Signed-off-by: Oguzhan Ozmen <oozmen@bloomberg.net>
src/rgw/driver/rados/rgw_data_sync.h

index 00fbb2cc052261aa686be04928a9d0a3c4db7b2c..d26532f9971cf43877baf5e46d4801475f5b3205 100644 (file)
@@ -318,7 +318,10 @@ void pretty_print(const RGWDataSyncEnv* env, const S& fmt, T&& ...t) {
 /// down when latency rises.
 class LatencyConcurrencyControl : public LatencyMonitor {
   static constexpr auto dout_subsys = ceph_subsys_rgw;
-  ceph::coarse_mono_time last_warning;
+
+  enum class State { Normal, Throttled, Overloaded };
+  State state = State::Normal;
+
 public:
   CephContext* cct;
 
@@ -331,23 +334,42 @@ public:
   /// bucket), accept a number of concurrent operations to spawn and,
   /// if latency is high, cut it in half. If latency is really high,
   /// cut it to 1.
+  ///
+  /// State transitions are logged once so users can see when
+  /// concurrency is reduced and when it recovers.
   int64_t adj_concurrency(int64_t concurrency) {
     using namespace std::literals;
     auto threshold = (cct->_conf->rgw_sync_lease_period * 1s) / 12;
 
     if (avg_latency() >= 2 * threshold) [[unlikely]] {
-      auto now = ceph::coarse_mono_clock::now();
-      if (now - last_warning > 5min) {
+      if (state != State::Overloaded) [[unlikely]] {
         ldout(cct, -1)
-            << "WARNING: The OSD cluster is overloaded and struggling to "

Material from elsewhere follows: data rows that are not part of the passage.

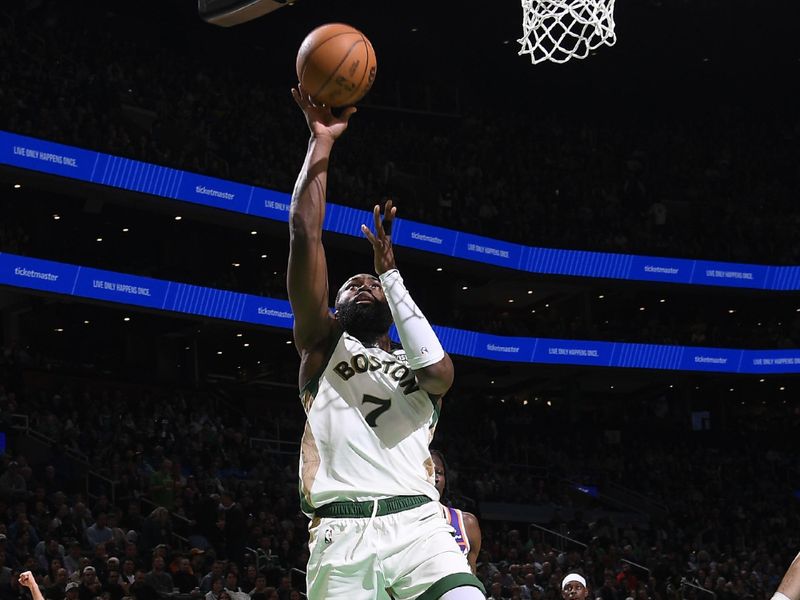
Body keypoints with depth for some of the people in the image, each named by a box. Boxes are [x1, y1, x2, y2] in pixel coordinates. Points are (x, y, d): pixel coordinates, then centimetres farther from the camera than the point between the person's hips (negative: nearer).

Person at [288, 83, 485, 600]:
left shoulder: (417, 367, 24)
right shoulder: (325, 344, 20)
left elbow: (437, 368, -4)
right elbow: (305, 233, 9)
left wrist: (389, 272, 4)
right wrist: (321, 140, 7)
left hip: (419, 523, 1)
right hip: (341, 532, 0)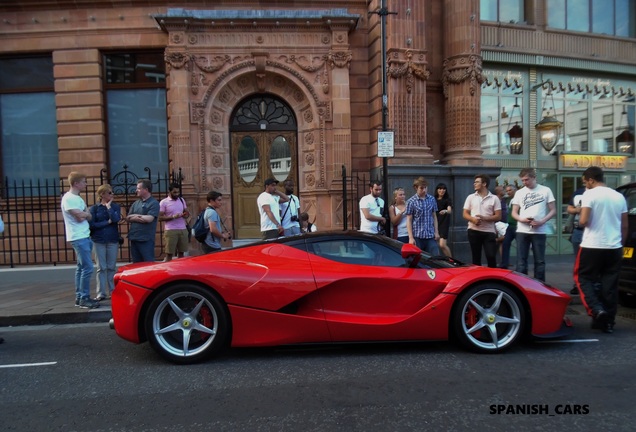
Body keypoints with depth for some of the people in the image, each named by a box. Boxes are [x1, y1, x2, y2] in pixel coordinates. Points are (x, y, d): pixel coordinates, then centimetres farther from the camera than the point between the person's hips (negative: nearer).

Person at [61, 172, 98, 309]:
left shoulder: (78, 198, 16)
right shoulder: (68, 198, -13)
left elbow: (89, 216, 10)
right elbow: (80, 217, -18)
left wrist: (83, 214, -10)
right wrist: (85, 213, 1)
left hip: (84, 237, 9)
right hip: (78, 238, -9)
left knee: (81, 267, 12)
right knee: (87, 268, -10)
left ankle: (79, 297, 19)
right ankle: (84, 299, -3)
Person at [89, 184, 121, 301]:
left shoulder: (115, 206, 6)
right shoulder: (94, 208, 1)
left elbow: (116, 219, -13)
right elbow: (92, 224, -8)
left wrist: (109, 207, -7)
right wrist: (107, 222, -9)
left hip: (113, 240, 1)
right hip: (99, 241, -1)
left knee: (111, 267, 5)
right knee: (101, 268, 2)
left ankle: (112, 291, 13)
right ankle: (101, 293, 8)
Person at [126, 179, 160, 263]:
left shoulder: (154, 203, -7)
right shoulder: (136, 203, 13)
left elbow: (149, 219, -17)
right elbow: (128, 218, 8)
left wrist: (134, 216, -3)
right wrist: (140, 218, -10)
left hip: (146, 240, -7)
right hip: (134, 238, 7)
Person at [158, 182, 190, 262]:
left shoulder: (182, 200, 13)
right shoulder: (163, 202, -3)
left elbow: (187, 212, 20)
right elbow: (160, 218, -7)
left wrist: (186, 215, -3)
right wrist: (172, 217, -19)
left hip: (183, 229, 5)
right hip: (170, 230, -5)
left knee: (181, 252, 8)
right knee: (169, 254, -4)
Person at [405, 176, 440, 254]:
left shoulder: (432, 199, 7)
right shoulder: (411, 201, -4)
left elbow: (434, 216, 13)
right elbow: (409, 220, -5)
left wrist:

-            << "complete ops. You need more capacity to serve this level "
-           << "of demand." << dendl;
-       last_warning = now;
+            << "WARNING: sync lock latency is critically high, reducing concurrency."
+            << " avg_latency_ms=" << std::chrono::duration_cast<std::chrono::milliseconds>(avg_latency()).count()
+            << " threshold_ms=" << std::chrono::duration_cast<std::chrono::milliseconds>(threshold).count()
+            << " concurrency=1" << dendl;
+        state = State::Overloaded;
       }
       return 1;
     } else if (avg_latency() >= threshold) [[unlikely]] {
+      if (state != State::Throttled) [[unlikely]] {
+        ldout(cct, -1)
+            << "WARNING: sync lock latency elevated, halving concurrency."
+            << " avg_latency_ms=" << std::chrono::duration_cast<std::chrono::milliseconds>(avg_latency()).count()
+            << " threshold_ms=" << std::chrono::duration_cast<std::chrono::milliseconds>(threshold).count()
+            << " concurrency=" << (concurrency / 2) << dendl;
+        state = State::Throttled;
+      }
       return concurrency / 2;
     } else [[likely]] {
+      if (state != State::Normal) [[unlikely]] {
+        ldout(cct, 1)
+            << "sync lock latency recovered, restoring full concurrency."
+            << " avg_latency_ms=" << std::chrono::duration_cast<std::chrono::milliseconds>(avg_latency()).count()
+            << " threshold_ms=" << std::chrono::duration_cast<std::chrono::milliseconds>(threshold).count()
+            << " concurrency=" << concurrency << dendl;
+        state = State::Normal;
+      }
       return concurrency;
     }
   }